Etats-Unis: le pizzagate et les nouveaux monstres
Chaque fois qu’un politique, qu’un média ou qu’un parti arrange ou travestit la vérité, il participe à un processus de destruction mentale.


Le « pizzagate » pollue les réseaux sociaux. Le pizzagate, c’est un buzz énorme dans lequel se débat un restaurateur américain accusé d’avoir alimenté un réseau de pédophiles organisé par… Hillary Clinton. Le détournement d’un mail démocrate par des proches de Donald Trump a conduit à cette mystification planétaire mêlant politique, sexe et satanisme. Un cocktail explosif qu’une enquête policière, pourtant favorable au suspect, n’a pas réussi à éteindre. Et ce qui devait arriver arriva : un « chevalier blanc » a fait irruption dans la pizzeria armé d’un fusil d’assaut pour y délivrer des enfants imaginaires. Il n’y a pas eu de blessés.
Ce qui frappe au-delà des faits, c’est la vitesse à laquelle le poison de la rumeur s’est instillé dans les têtes. Les supporters de Donald Trump qui ont échafaudé cette histoire « abracadabrantesque » l’ont fait migrer sur Twitter et Facebook afin qu’elle se répande comme un acide sur toute la planète numérique. Résultat : il existe aujourd’hui des dizaines de faux articles et de vidéos qui touillent dans cette vase malodorante.
Des histoires mensongères comme celle-là, le web en est plein. Elles contribuent à alimenter la part de délire qui parcourt toute collectivité. Elles nuisent à la compréhension du monde et de ses rouages. Elles font le lit du populisme.

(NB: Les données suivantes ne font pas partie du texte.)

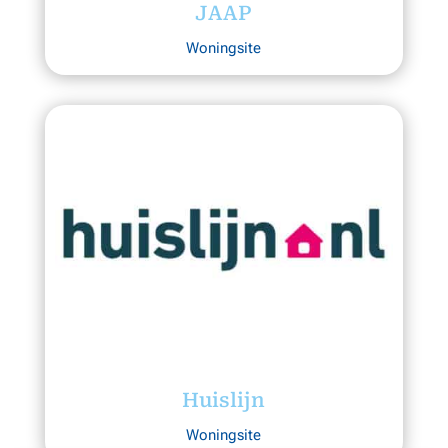
JAAP
Woningsite
Huislijn
Woningsite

A cette différence que la recette du « pizzagate » a été inventée au sommet du pouvoir. Donald Trump, qui a fait assaut de violence verbale tout au long de sa route vers la Maison-Blanche, est aussi l’homme le plus puissant de la planète. Son triomphe et sa nouvelle position confèrent à cette escroquerie la dimension d’une vérité d’évangile auprès d’un nombre incalculable de personnes.
Ce qui peut apparaître anecdotique contribue en réalité à saper les fondements de la relation de confiance qui devrait lier la population à celles que l’on nomme les élites. Chaque fois qu’un politique, qu’un média ou qu’un parti arrange ou travestit la vérité, il participe à un processus de destruction mentale. Qui le sert peut-être (momentanément), mais qui aboutit à transformer la vie en société en un dialogue de sourds.
Un sentiment d’impuissance envahit ceux qui voudraient aujourd’hui éteindre cet incendie. Puisqu’il est question ici de pédophilie, on se rappellera à quel point reste vivace la théorie des réseaux qui naquit de l’affaire Dutroux. Vingt ans plus tard, les réseaux dits « sociaux » démultiplient à l’infini la diffusion d’informations, vraies comme fausses. La question qui se pose ne peut être a priori celle de la censure, mais bien de la manière de donner le change à ces mensonges qui raclent aussi sûrement nos cerveaux que les filets maillants détruisent les fonds marins.
La solution ? L’éducation. Le dialogue. Le respect. Au cas contraire, du désert moral qui s’étend et des angoisses qui s’y tordent naîtront assurément de nouveaux monstres. Qu’il nous faudra combattre. Cette lutte-là est loin d’être gagnée.